Recorded data section start

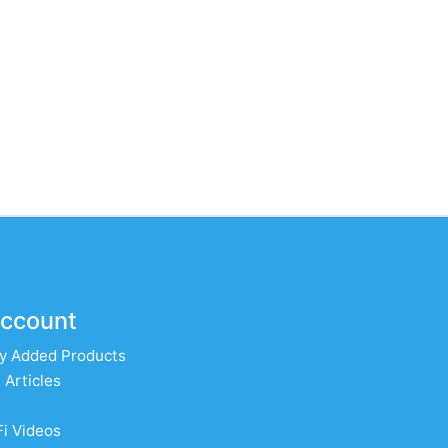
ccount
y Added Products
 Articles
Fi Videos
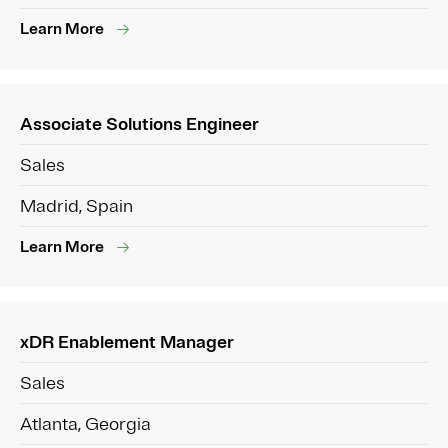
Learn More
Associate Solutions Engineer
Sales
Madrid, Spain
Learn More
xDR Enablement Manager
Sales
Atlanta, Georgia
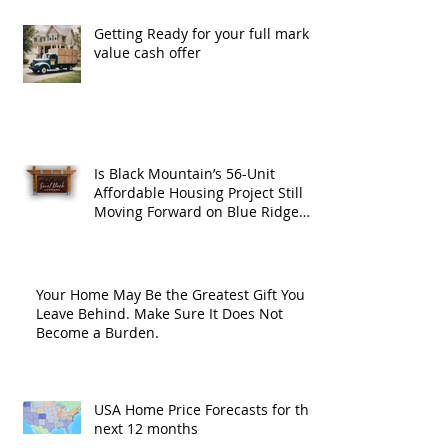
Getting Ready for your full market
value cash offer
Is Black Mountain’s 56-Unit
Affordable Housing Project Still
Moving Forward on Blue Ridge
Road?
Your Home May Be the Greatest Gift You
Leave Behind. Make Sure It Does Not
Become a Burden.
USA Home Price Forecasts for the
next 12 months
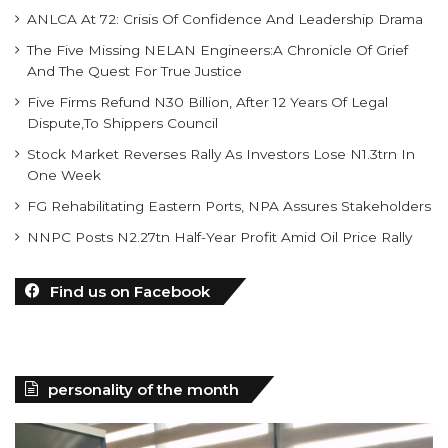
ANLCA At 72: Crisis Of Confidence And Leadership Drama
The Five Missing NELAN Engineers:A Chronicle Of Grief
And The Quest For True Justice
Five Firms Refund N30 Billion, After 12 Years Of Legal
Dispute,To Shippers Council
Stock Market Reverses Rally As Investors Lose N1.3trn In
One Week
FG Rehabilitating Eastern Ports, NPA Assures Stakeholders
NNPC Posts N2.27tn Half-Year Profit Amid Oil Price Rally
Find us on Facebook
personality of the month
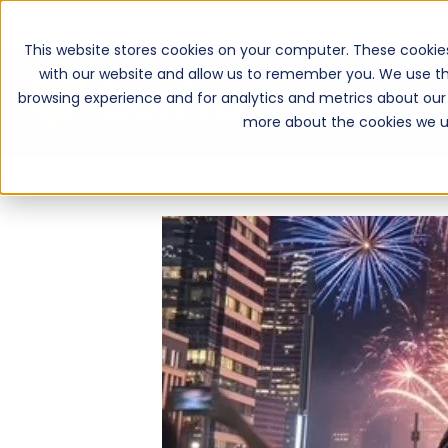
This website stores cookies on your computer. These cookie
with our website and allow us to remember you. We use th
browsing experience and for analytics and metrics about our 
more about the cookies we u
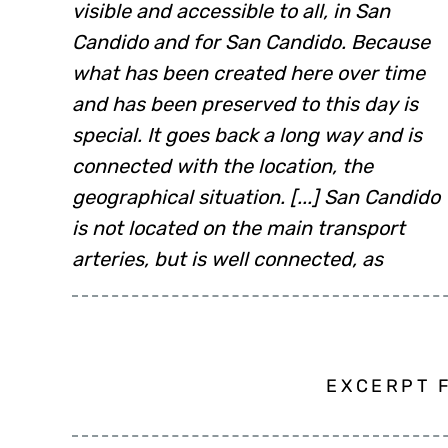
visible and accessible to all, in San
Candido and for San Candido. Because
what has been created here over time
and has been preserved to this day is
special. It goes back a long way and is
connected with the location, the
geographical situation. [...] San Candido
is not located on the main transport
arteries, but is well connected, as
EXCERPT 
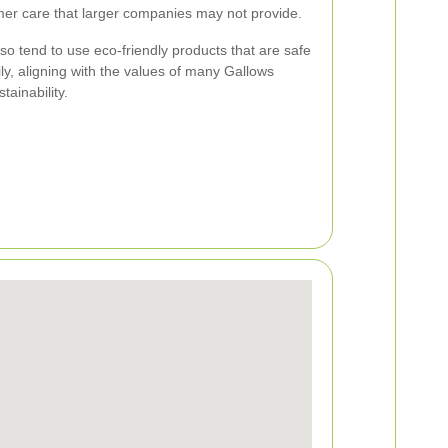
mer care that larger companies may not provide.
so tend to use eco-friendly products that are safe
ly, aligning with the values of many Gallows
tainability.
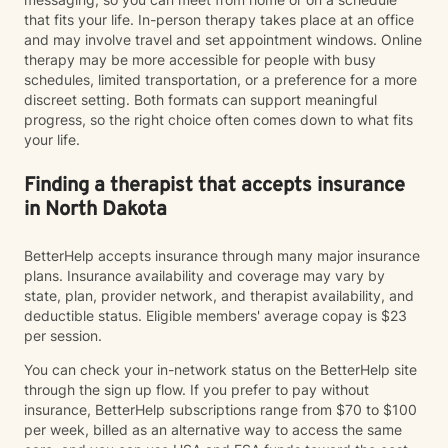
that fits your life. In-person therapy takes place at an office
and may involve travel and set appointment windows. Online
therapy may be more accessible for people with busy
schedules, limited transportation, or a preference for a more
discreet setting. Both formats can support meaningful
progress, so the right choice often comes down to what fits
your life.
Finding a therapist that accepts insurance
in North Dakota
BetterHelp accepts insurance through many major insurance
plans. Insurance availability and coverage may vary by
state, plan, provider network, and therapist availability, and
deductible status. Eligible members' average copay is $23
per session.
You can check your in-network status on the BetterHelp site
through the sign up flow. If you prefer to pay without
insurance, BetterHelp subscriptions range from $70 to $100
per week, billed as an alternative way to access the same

Recorded data section end

Although the records include pictures, output only their text, exactly and completely.

ccount
y Added Products
 Articles
Fi Videos
Learn More
Associate Solutions Engineer
Sales
Madrid, Spain
Learn More
xDR Enablement Manager
Sales
Atlanta, Georgia
Getting Ready for your full market
value cash offer
Is Black Mountain’s 56-Unit
Affordable Housing Project Still
Moving Forward on Blue Ridge
Road?
Your Home May Be the Greatest Gift You
Leave Behind. Make Sure It Does Not
Become a Burden.
USA Home Price Forecasts for the
next 12 months
ANLCA At 72: Crisis Of Confidence And Leadership Drama
The Five Missing NELAN Engineers:A Chronicle Of Grief
And The Quest For True Justice
Five Firms Refund N30 Billion, After 12 Years Of Legal
Dispute,To Shippers Council
Stock Market Reverses Rally As Investors Lose N1.3trn In
One Week
FG Rehabilitating Eastern Ports, NPA Assures Stakeholders
NNPC Posts N2.27tn Half-Year Profit Amid Oil Price Rally
Find us on Facebook
personality of the month
This website stores cookies on your computer. These cookie
with our website and allow us to remember you. We use th
browsing experience and for analytics and metrics about our 
more about the cookies we u
visible and accessible to all, in San
Candido and for San Candido. Because
what has been created here over time
and has been preserved to this day is
special. It goes back a long way and is
connected with the location, the
geographical situation. [...] San Candido
is not located on the main transport
arteries, but is well connected, as
EXCERPT 
mer care that larger companies may not provide.
so tend to use eco-friendly products that are safe
ly, aligning with the values of many Gallows
tainability.
that fits your life. In-person therapy takes place at an office
and may involve travel and set appointment windows. Online
therapy may be more accessible for people with busy
schedules, limited transportation, or a preference for a more
discreet setting. Both formats can support meaningful
progress, so the right choice often comes down to what fits
your life.
Finding a therapist that accepts insurance
in North Dakota
BetterHelp accepts insurance through many major insurance
plans. Insurance availability and coverage may vary by
state, plan, provider network, and therapist availability, and
deductible status. Eligible members' average copay is $23
per session.
You can check your in-network status on the BetterHelp site
through the sign up flow. If you prefer to pay without
insurance, BetterHelp subscriptions range from $70 to $100
per week, billed as an alternative way to access the same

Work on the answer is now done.